--- What is expected ---
Reproduce the lines of the listing from the line containing "unterliegt einer zusätzlichen" through the final line of the listing. Swap every occurrence of "Packungsbeilage" for "Gebrauchsinformation", keep everything else unchanged, and omit the pictures.

Records excerpted from a collection:
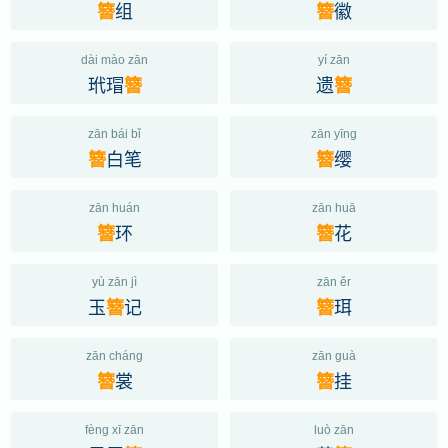
组
徽
簪
簪
dài mào zān
yí zān
玳瑁
遗
簪
簪
zān bái bǐ
zān yīng
白笔
缨
簪
簪
zān huán
zān huā
环
花
簪
簪
yù zān jì
zān ěr
玉
记
珥
簪
簪
zān cháng
zān guà
裳
挂
簪
簪
fèng xī zān
luò zān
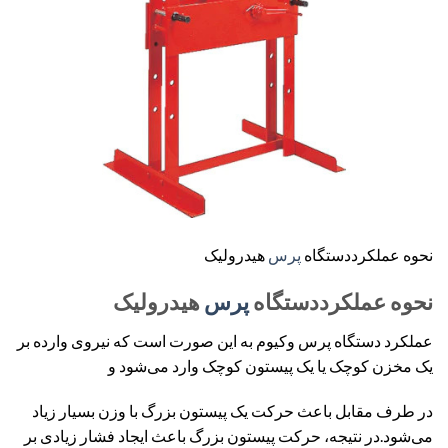
نحوه عملکرددستگاه
پرس
هیدرولیک
نحوه عملکرددستگاه
پرس
هیدرولیک
عملکرد دستگاه پرس وکیوم به این صورت است که نیروی وارده بر
یک مخزن کوچک یا یک پیستون کوچک وارد می‌شود و
در طرف مقابل باعث حرکت یک پیستون بزرگ با وزن بسیار زیاد
می‌شود.در نتیجه، حرکت پیستون بزرگ باعث ایجاد فشار زیادی بر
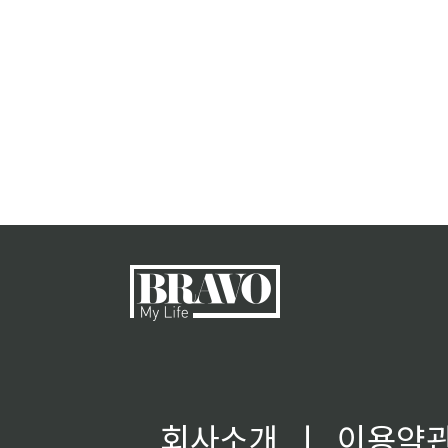
회사소개
ㅣ
이용약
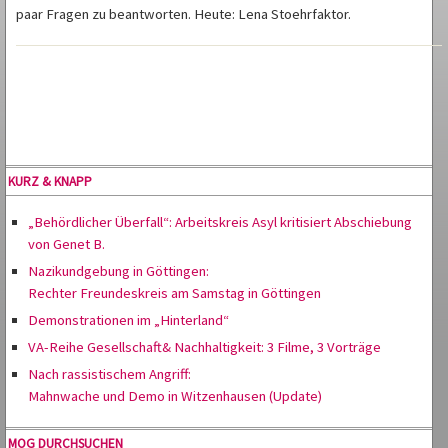
paar Fragen zu beantworten. Heute: Lena Stoehrfaktor.
KURZ & KNAPP
„Behördlicher Überfall“: Arbeitskreis Asyl kritisiert Abschiebung
von Genet B.
Nazikundgebung in Göttingen:
Rechter Freundeskreis am Samstag in Göttingen
Demonstrationen im „Hinterland“
VA-Reihe Gesellschaft& Nachhaltigkeit: 3 Filme, 3 Vorträge
Nach rassistischem Angriff:
Mahnwache und Demo in Witzenhausen (Update)
MOG DURCHSUCHEN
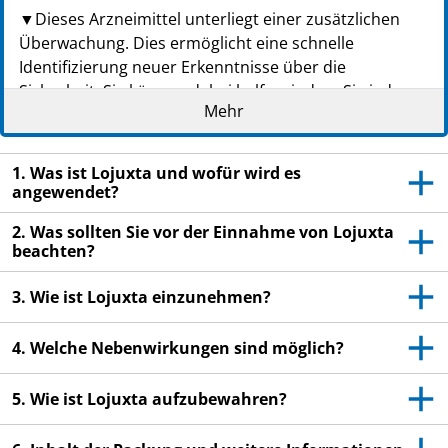
▼Dieses Arzneimittel unterliegt einer zusätzlichen
Überwachung. Dies ermöglicht eine schnelle
Identifizierung neuer Erkenntnisse über die
Sicherheit. Sie können dabei helfen, indem Sie jede
Mehr
auftretende Nebenwirkung melden. Hinweise zur
Meldung von Nebenwirkungen, siehe Ende Abschnitt
4.
1. Was ist Lojuxta und wofür wird es
angewendet?
Lesen Sie die gesamte Packungsbeilage sorgfältig
durch, bevor Sie mit der Einnahme dieses
2. Was sollten Sie vor der Einnahme von Lojuxta
Arzneimittels beginnen, denn sie enthält wichtige
beachten?
Informationen.
Heben Sie die Packungsbeilage auf. Vielleicht
3. Wie ist Lojuxta einzunehmen?
möchten Sie diese später nochmals lesen.
4. Welche Nebenwirkungen sind möglich?
Wenn Sie weitere Fragen haben, wenden Sie sich
an Ihren Arzt oder Apotheker.
5. Wie ist Lojuxta aufzubewahren?
Dieses Arzneimittel wurde Ihnen persönlich
verschrieben. Geben Sie es nicht an Dritte weiter.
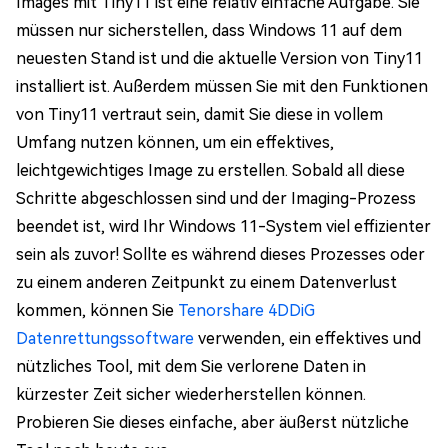
Images mit Tiny11 ist eine relativ einfache Aufgabe. Sie
müssen nur sicherstellen, dass Windows 11 auf dem
neuesten Stand ist und die aktuelle Version von Tiny11
installiert ist. Außerdem müssen Sie mit den Funktionen
von Tiny11 vertraut sein, damit Sie diese in vollem
Umfang nutzen können, um ein effektives,
leichtgewichtiges Image zu erstellen. Sobald all diese
Schritte abgeschlossen sind und der Imaging-Prozess
beendet ist, wird Ihr Windows 11-System viel effizienter
sein als zuvor! Sollte es während dieses Prozesses oder
zu einem anderen Zeitpunkt zu einem Datenverlust
kommen, können Sie
Tenorshare 4DDiG
Datenrettungssoftware
verwenden, ein effektives und
nützliches Tool, mit dem Sie verlorene Daten in
kürzester Zeit sicher wiederherstellen können.
Probieren Sie dieses einfache, aber äußerst nützliche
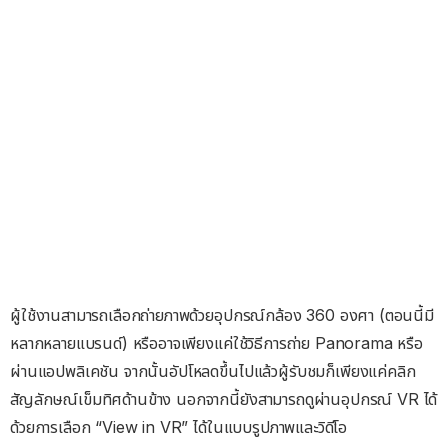
ผู้ใช้งานสามารถเลือกถ่ายภาพด้วยอุปกรณ์กล้อง 360 องศา (ตอนนี้มี
หลากหลายแบรนด์) หรืออาจเพียงแค่ใช้วิธีการถ่าย Panorama หรือ
ผ่านแอปพลิเคชัน จากนั้นอัปโหลดขึ้นไปแล้วผู้รับชมก็เพียงแค่คลิก
สัญลักษณ์เข็มทิศด้านข้าง นอกจากนี้ยังสามารถดูผ่านอุปกรณ์ VR ได้
ด้วยการเลือก “View in VR” ได้ในแบบรูปภาพและวิดีโอ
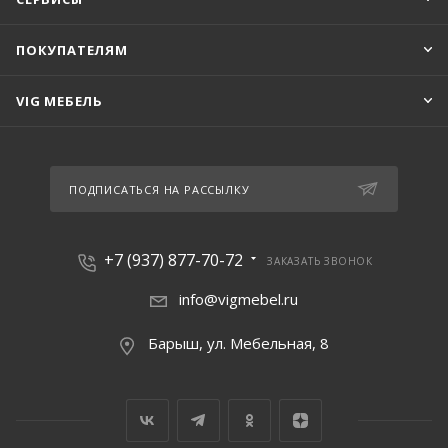
ПОКУПАТЕЛЯМ
VIG МЕБЕЛЬ
ПОДПИСАТЬСЯ НА РАССЫЛКУ
+7 (937) 877-70-72
ЗАКАЗАТЬ ЗВОНОК
info@vigmebel.ru
Барыш, ул. Мебельная, 8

--- Response ---
▼Dieses Arzneimittel unterliegt einer zusätzlichen
Überwachung. Dies ermöglicht eine schnelle
Identifizierung neuer Erkenntnisse über die
Sicherheit. Sie können dabei helfen, indem Sie jede
Mehr
auftretende Nebenwirkung melden. Hinweise zur
Meldung von Nebenwirkungen, siehe Ende Abschnitt
4.
1. Was ist Lojuxta und wofür wird es
angewendet?
Lesen Sie die gesamte Gebrauchsinformation sorgfältig
durch, bevor Sie mit der Einnahme dieses
2. Was sollten Sie vor der Einnahme von Lojuxta
Arzneimittels beginnen, denn sie enthält wichtige
beachten?
Informationen.
Heben Sie die Gebrauchsinformation auf. Vielleicht
3. Wie ist Lojuxta einzunehmen?
möchten Sie diese später nochmals lesen.
4. Welche Nebenwirkungen sind möglich?
Wenn Sie weitere Fragen haben, wenden Sie sich
an Ihren Arzt oder Apotheker.
5. Wie ist Lojuxta aufzubewahren?
Dieses Arzneimittel wurde Ihnen persönlich
verschrieben. Geben Sie es nicht an Dritte weiter.
Images mit Tiny11 ist eine relativ einfache Aufgabe. Sie
müssen nur sicherstellen, dass Windows 11 auf dem
neuesten Stand ist und die aktuelle Version von Tiny11
installiert ist. Außerdem müssen Sie mit den Funktionen
von Tiny11 vertraut sein, damit Sie diese in vollem
Umfang nutzen können, um ein effektives,
leichtgewichtiges Image zu erstellen. Sobald all diese
Schritte abgeschlossen sind und der Imaging-Prozess
beendet ist, wird Ihr Windows 11-System viel effizienter
sein als zuvor! Sollte es während dieses Prozesses oder
zu einem anderen Zeitpunkt zu einem Datenverlust
kommen, können Sie
Tenorshare 4DDiG
Datenrettungssoftware
verwenden, ein effektives und
nützliches Tool, mit dem Sie verlorene Daten in
kürzester Zeit sicher wiederherstellen können.
Probieren Sie dieses einfache, aber äußerst nützliche
ผู้ใช้งานสามารถเลือกถ่ายภาพด้วยอุปกรณ์กล้อง 360 องศา (ตอนนี้มี
หลากหลายแบรนด์) หรืออาจเพียงแค่ใช้วิธีการถ่าย Panorama หรือ
ผ่านแอปพลิเคชัน จากนั้นอัปโหลดขึ้นไปแล้วผู้รับชมก็เพียงแค่คลิก
สัญลักษณ์เข็มทิศด้านข้าง นอกจากนี้ยังสามารถดูผ่านอุปกรณ์ VR ได้
ด้วยการเลือก “View in VR” ได้ในแบบรูปภาพและวิดีโอ
ПОКУПАТЕЛЯМ
VIG МЕБЕЛЬ
ПОДПИСАТЬСЯ НА РАССЫЛКУ
+7 (937) 877-70-72
ЗАКАЗАТЬ ЗВОНОК
info@vigmebel.ru
Барыш, ул. Мебельная, 8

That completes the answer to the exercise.